Validation is typically performed on a dedicated test set and can be integrated
into the training workflow for continuous performance monitoring using the
Validator module and the
analyzeModel function.
Training Feedback and Reporting
During training and validation, nnodely provides both textual and graphical feedback through configurable visualization backends.
These tools enable users to inspect:
Convergence behavior
Loss evolution
Quality of model fitting
This feedback facilitates early detection of overfitting, instability, or poor generalization.
Validation results can also be exported as a structured PDF report.
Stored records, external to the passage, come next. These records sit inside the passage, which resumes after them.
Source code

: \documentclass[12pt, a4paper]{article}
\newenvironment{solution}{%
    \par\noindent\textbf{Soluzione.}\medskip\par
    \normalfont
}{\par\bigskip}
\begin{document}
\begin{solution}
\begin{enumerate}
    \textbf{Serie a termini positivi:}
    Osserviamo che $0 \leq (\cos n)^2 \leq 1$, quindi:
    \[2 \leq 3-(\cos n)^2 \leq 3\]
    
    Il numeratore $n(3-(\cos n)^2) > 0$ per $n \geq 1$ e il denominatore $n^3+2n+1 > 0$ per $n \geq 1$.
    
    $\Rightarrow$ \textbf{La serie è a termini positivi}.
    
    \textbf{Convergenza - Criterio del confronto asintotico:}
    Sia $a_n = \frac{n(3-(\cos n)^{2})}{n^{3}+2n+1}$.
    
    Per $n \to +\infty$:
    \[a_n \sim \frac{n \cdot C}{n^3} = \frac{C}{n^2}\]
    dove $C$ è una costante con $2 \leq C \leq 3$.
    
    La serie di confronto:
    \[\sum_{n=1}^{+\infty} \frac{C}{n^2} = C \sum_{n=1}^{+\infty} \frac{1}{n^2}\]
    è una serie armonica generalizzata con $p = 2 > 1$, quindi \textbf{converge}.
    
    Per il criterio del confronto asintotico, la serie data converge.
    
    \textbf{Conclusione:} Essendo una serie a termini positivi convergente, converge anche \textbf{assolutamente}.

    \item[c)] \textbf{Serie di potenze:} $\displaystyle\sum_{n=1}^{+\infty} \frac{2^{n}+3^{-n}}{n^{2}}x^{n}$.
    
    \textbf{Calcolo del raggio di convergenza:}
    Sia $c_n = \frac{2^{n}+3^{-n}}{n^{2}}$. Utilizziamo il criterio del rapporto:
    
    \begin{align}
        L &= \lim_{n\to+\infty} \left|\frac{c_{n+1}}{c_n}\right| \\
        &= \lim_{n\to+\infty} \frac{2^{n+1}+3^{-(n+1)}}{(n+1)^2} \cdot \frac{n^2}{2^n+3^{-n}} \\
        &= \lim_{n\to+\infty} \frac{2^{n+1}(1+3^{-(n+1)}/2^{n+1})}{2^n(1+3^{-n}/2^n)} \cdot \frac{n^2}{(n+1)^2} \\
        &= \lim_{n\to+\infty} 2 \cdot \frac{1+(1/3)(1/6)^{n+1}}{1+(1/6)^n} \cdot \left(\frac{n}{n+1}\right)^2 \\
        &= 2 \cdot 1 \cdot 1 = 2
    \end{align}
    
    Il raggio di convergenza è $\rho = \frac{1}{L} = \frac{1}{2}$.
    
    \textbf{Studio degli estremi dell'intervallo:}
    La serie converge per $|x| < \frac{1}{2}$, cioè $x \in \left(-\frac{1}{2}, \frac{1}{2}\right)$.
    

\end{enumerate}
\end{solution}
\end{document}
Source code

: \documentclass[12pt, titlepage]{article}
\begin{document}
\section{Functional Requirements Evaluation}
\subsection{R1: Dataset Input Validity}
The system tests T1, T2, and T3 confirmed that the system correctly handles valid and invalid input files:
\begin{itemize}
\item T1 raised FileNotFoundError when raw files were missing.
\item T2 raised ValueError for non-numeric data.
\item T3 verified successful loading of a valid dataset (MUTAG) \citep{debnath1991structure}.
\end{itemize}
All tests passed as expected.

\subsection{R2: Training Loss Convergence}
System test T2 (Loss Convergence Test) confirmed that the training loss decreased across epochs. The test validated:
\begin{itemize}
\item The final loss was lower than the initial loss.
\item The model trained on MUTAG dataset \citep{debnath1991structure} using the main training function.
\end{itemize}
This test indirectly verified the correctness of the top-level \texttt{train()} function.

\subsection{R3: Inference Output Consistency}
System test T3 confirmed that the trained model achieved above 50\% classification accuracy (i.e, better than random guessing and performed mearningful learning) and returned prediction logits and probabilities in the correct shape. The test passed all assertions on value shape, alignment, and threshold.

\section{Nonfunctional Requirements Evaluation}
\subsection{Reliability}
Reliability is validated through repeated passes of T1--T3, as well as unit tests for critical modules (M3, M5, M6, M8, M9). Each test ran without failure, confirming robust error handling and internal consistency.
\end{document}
The report
includes loss trends, learned fuzzy and parametric functions, and additional
diagnostic metrics generated during
analyzeModel, supporting
systematic post-analysis and long-term documentation.
Domain-Specific Validation Metrics
In many applications, domain-specific performance indicators are essential for reliable model assessment. In physical and control systems, validation may involve:
Frequency-domain analysis
Stability margins
Control-oriented performance indices
These analyses can be performed within the validation workflow using
analyzeModel with appropriate
configuration of prediction horizons, closed-loop connections, and batch
parameters.
These metrics are not commonly used in conventional machine learning but are critical for evaluating models in engineering contexts.
By incorporating both general-purpose and domain-specific validation criteria, nnodely ensures that trained models are evaluated according to the requirements of the target application.